Task brief: Turn all of the data below into a JSON list of strings, with one string for each line and no blank lines. Leave the pictures out.

== == ==

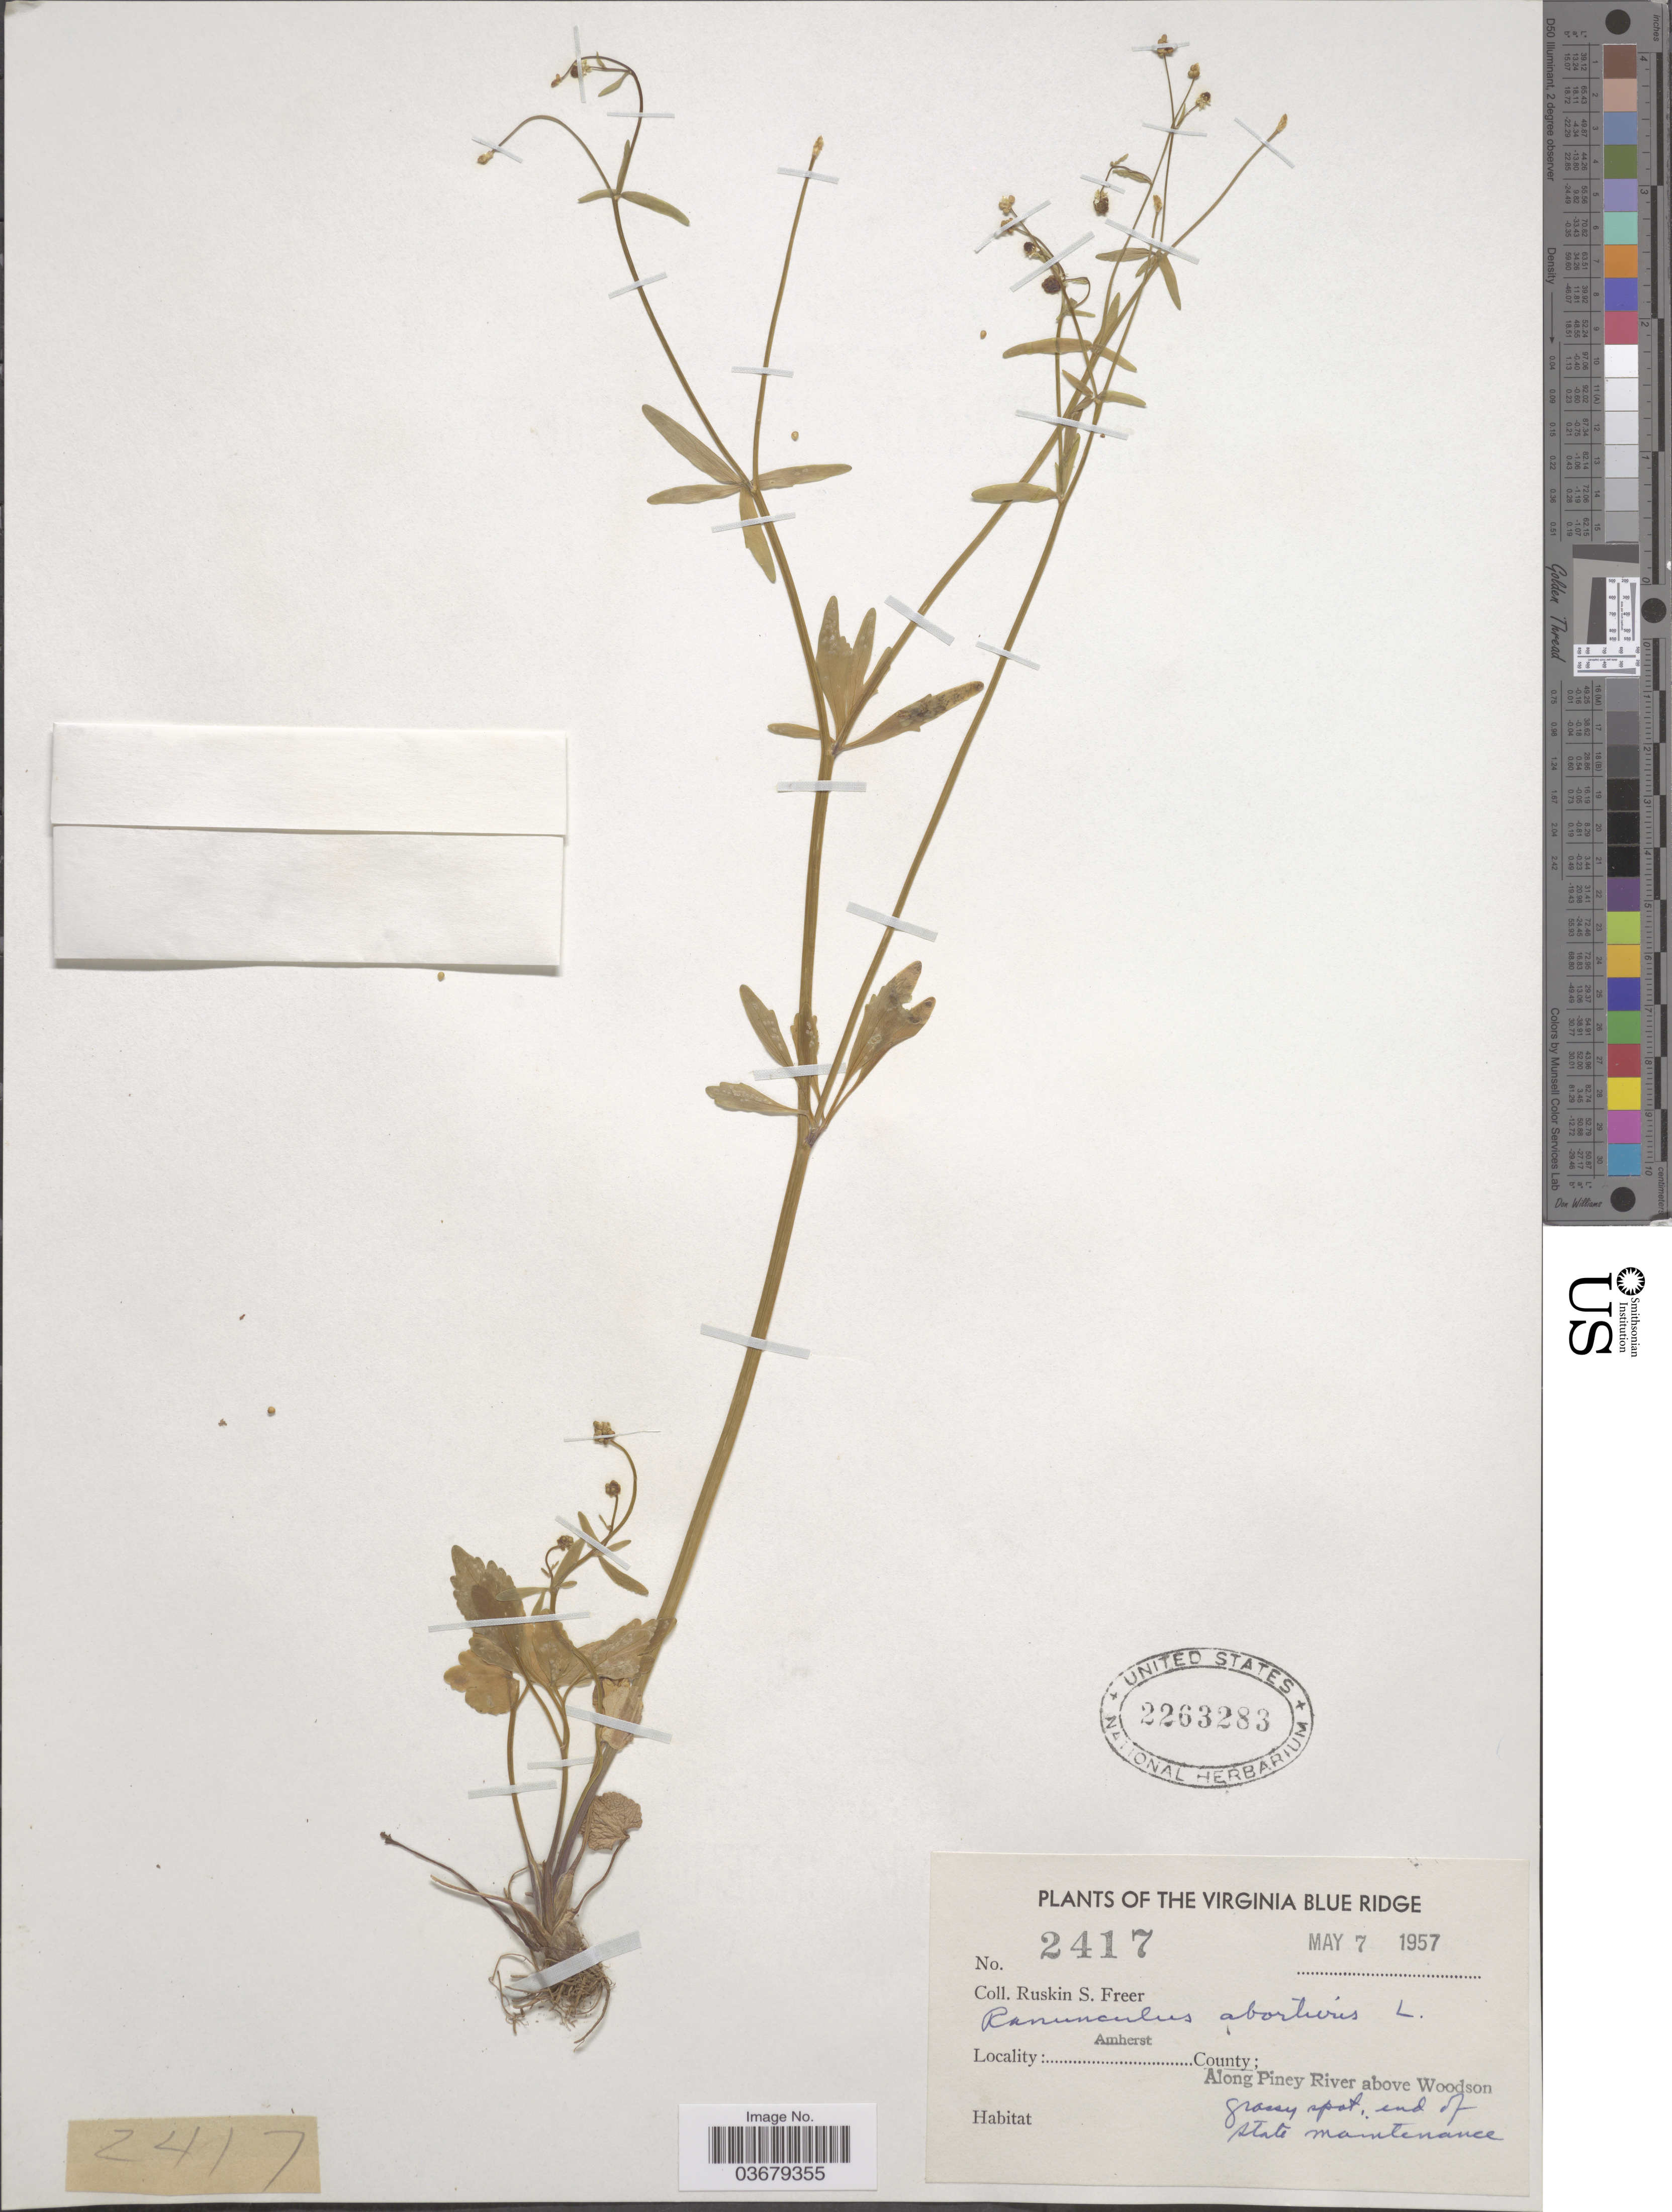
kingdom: Plantae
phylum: Tracheophyta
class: Magnoliopsida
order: Ranunculales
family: Ranunculaceae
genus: Ranunculus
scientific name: Ranunculus abortivus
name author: L.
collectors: R. Freer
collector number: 2417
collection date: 1957-05-07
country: United States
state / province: Virginia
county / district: Amherst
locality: The Virginia Blue Ridge. Amherst County; Along Piney River above Woodson, grassy spot, end of State Maintenance.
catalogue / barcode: US 2263283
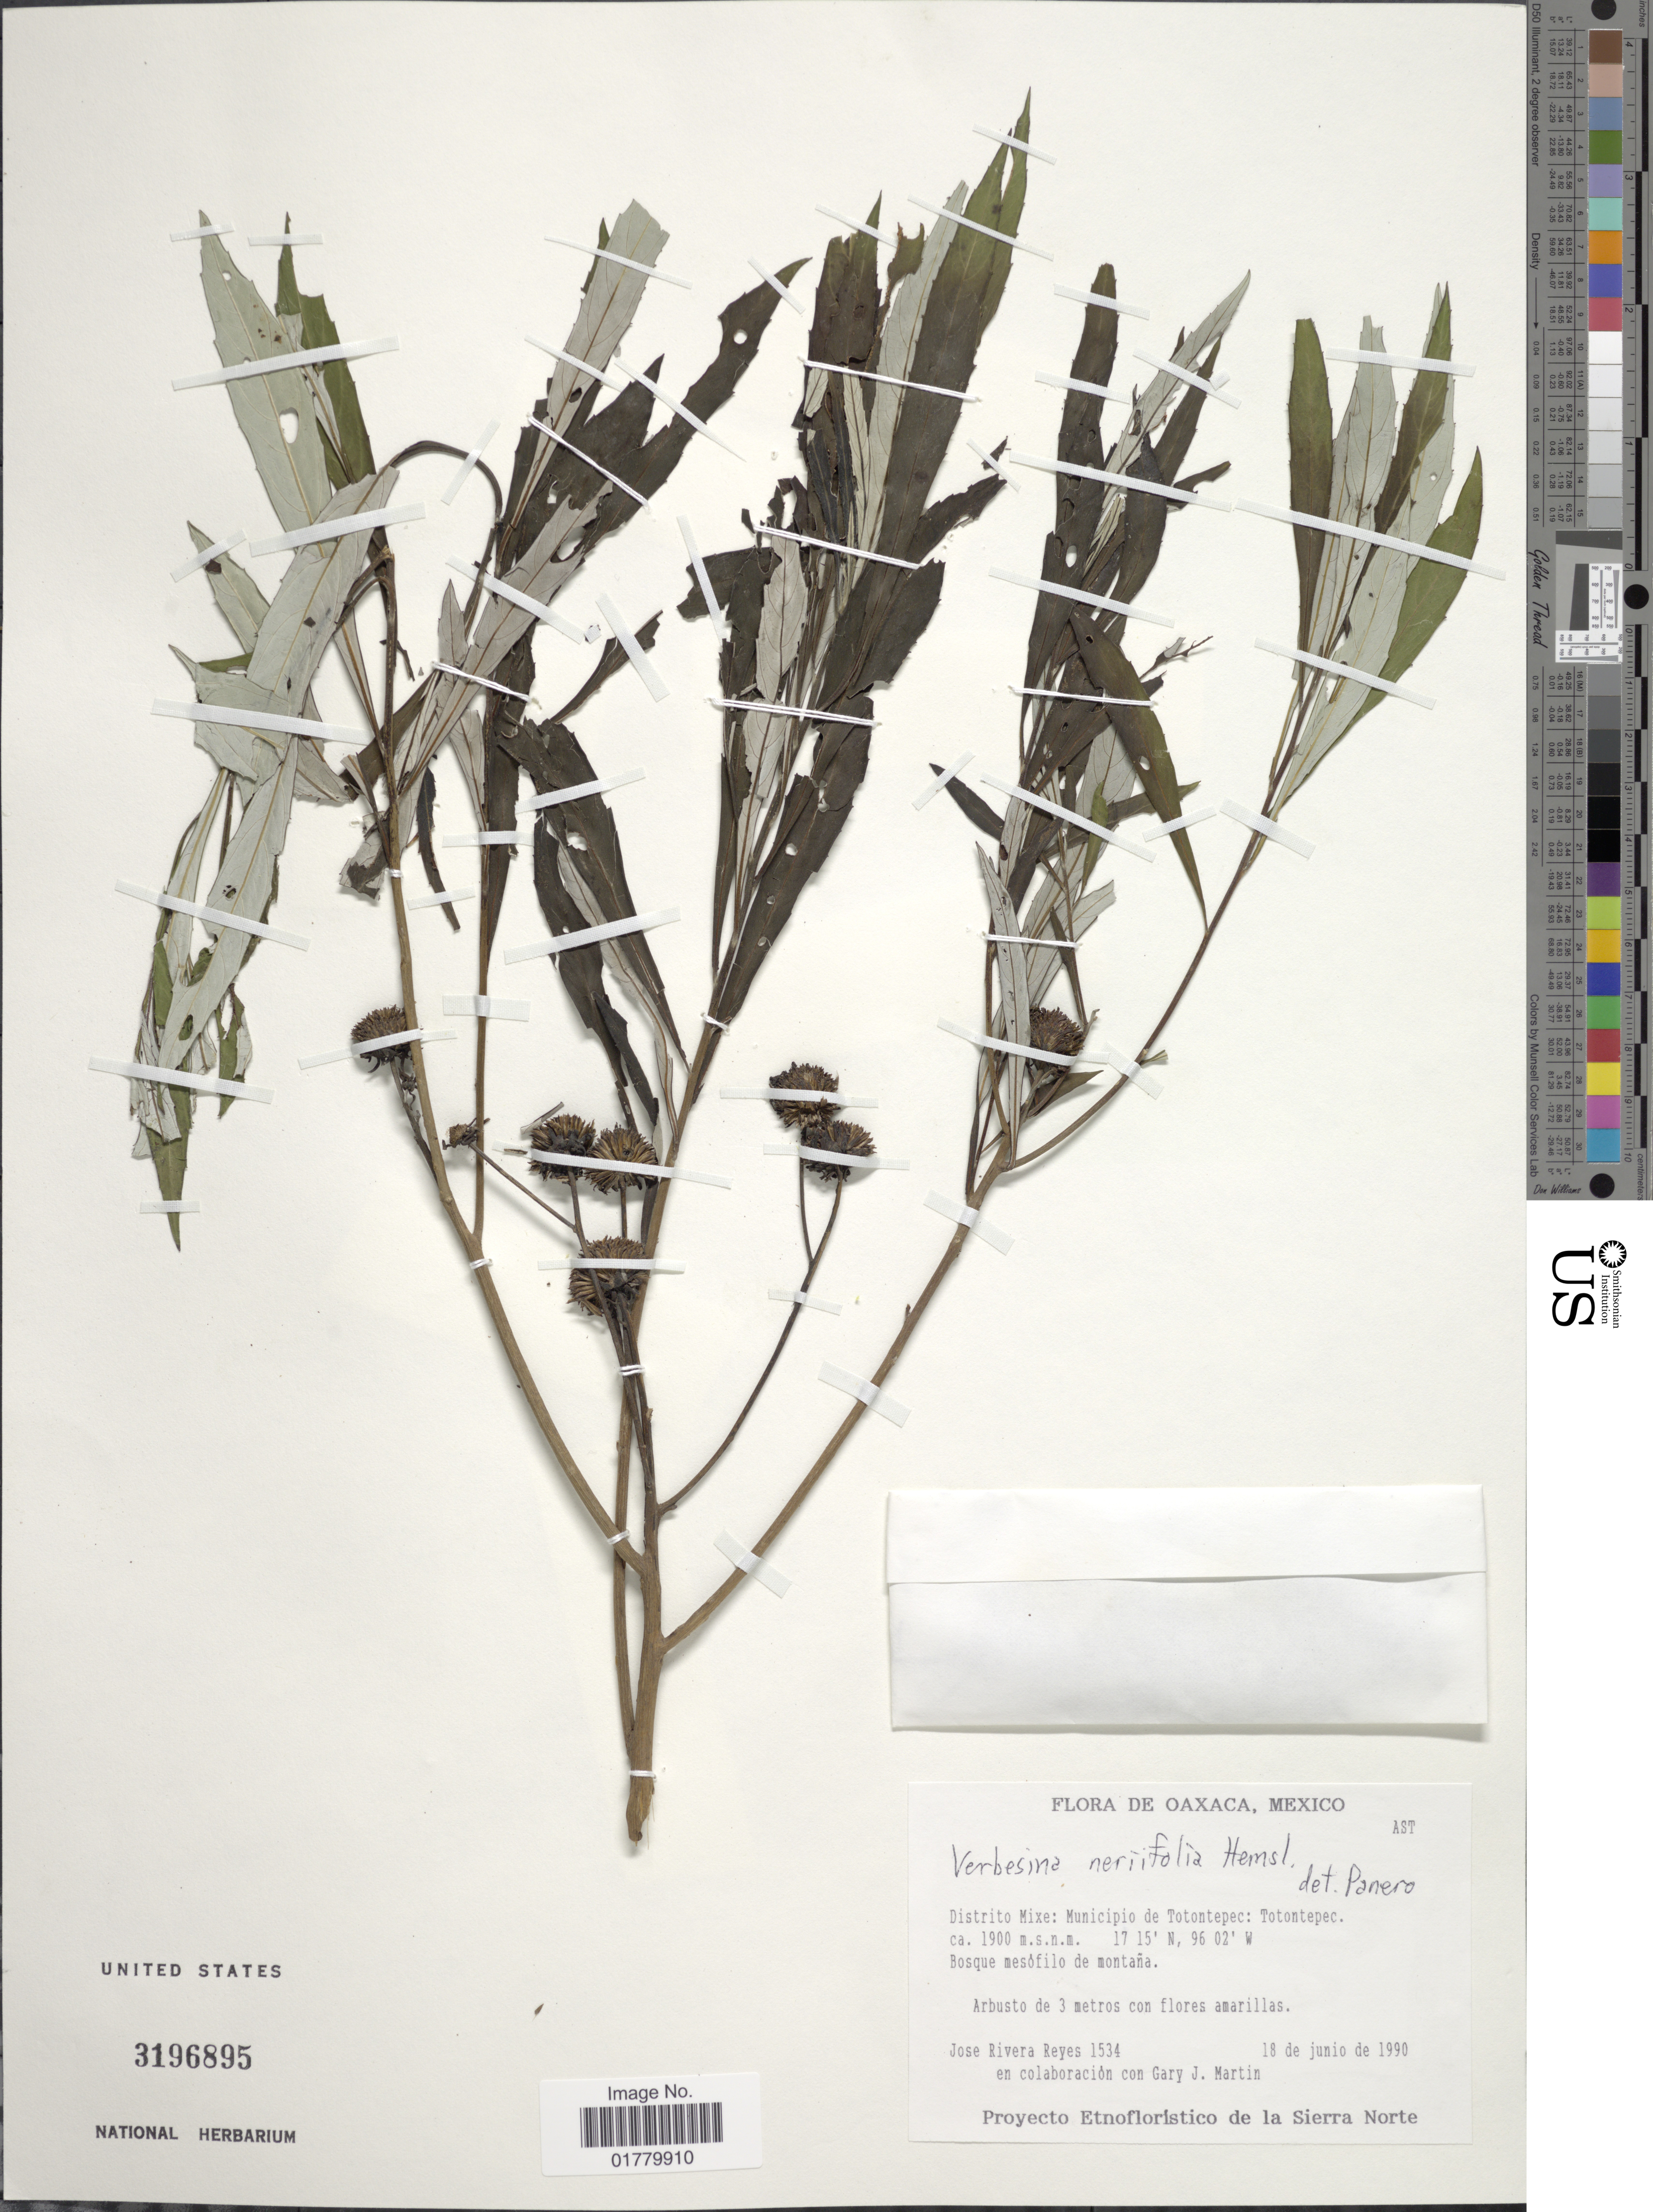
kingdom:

== == ==

Output of the task:
[
  "kingdom: Plantae",
  "phylum: Tracheophyta",
  "class: Magnoliopsida",
  "order: Ranunculales",
  "family: Ranunculaceae",
  "genus: Ranunculus",
  "scientific name: Ranunculus abortivus",
  "name author: L.",
  "collectors: R. Freer",
  "collector number: 2417",
  "collection date: 1957-05-07",
  "country: United States",
  "state / province: Virginia",
  "county / district: Amherst",
  "locality: The Virginia Blue Ridge. Amherst County; Along Piney River above Woodson, grassy spot, end of State Maintenance.",
  "catalogue / barcode: US 2263283",
  "kingdom:"
]